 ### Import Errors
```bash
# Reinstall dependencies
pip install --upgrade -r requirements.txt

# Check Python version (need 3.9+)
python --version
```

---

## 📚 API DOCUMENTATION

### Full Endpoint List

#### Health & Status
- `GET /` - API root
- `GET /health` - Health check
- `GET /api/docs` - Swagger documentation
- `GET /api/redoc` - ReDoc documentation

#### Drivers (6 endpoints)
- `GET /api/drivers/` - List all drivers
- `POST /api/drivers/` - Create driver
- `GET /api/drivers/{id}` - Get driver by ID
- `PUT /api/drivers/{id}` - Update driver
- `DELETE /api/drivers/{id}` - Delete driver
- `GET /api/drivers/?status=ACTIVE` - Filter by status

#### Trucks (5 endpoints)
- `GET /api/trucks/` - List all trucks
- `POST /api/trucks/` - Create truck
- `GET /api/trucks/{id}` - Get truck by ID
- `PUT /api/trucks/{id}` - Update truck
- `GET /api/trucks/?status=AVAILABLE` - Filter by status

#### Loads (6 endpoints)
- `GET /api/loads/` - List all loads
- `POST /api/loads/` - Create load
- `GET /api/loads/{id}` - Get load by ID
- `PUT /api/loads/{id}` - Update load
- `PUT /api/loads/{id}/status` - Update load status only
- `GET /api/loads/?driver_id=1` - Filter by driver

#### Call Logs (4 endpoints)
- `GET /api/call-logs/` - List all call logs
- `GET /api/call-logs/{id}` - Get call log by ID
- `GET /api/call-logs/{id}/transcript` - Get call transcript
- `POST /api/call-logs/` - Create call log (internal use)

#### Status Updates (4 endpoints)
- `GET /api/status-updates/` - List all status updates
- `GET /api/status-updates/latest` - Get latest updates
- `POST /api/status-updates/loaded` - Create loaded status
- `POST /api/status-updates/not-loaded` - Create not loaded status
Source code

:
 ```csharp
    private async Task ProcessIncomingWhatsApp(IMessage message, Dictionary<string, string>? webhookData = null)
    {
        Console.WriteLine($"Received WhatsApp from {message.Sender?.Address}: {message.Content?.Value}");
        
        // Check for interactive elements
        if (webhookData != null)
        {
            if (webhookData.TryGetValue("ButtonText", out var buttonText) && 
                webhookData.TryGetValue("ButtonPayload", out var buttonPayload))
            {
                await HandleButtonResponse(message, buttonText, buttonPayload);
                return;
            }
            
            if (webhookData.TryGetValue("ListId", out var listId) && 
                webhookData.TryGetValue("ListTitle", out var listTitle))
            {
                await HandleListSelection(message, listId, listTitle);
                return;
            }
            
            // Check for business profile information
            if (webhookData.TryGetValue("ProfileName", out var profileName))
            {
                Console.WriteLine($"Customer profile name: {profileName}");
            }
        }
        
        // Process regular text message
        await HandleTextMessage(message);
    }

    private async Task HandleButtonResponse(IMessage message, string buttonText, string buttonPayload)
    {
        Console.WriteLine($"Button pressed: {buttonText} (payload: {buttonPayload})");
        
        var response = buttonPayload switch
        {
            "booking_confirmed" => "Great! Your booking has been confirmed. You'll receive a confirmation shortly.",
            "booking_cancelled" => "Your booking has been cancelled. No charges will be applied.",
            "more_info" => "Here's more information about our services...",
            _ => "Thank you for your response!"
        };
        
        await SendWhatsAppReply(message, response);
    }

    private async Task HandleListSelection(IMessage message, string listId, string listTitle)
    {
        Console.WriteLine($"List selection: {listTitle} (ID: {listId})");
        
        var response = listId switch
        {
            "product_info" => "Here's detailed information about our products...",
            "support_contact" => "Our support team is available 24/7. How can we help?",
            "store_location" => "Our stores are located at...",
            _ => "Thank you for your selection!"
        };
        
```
***
* [WORK TO BE COMPLETED] Return every line in the records that includes the string "booking".

* [WRITTEN REPLY]
            "booking_confirmed" => "Great! Your booking has been confirmed. You'll receive a confirmation shortly.",
            "booking_cancelled" => "Your booking has been cancelled. No charges will be applied.",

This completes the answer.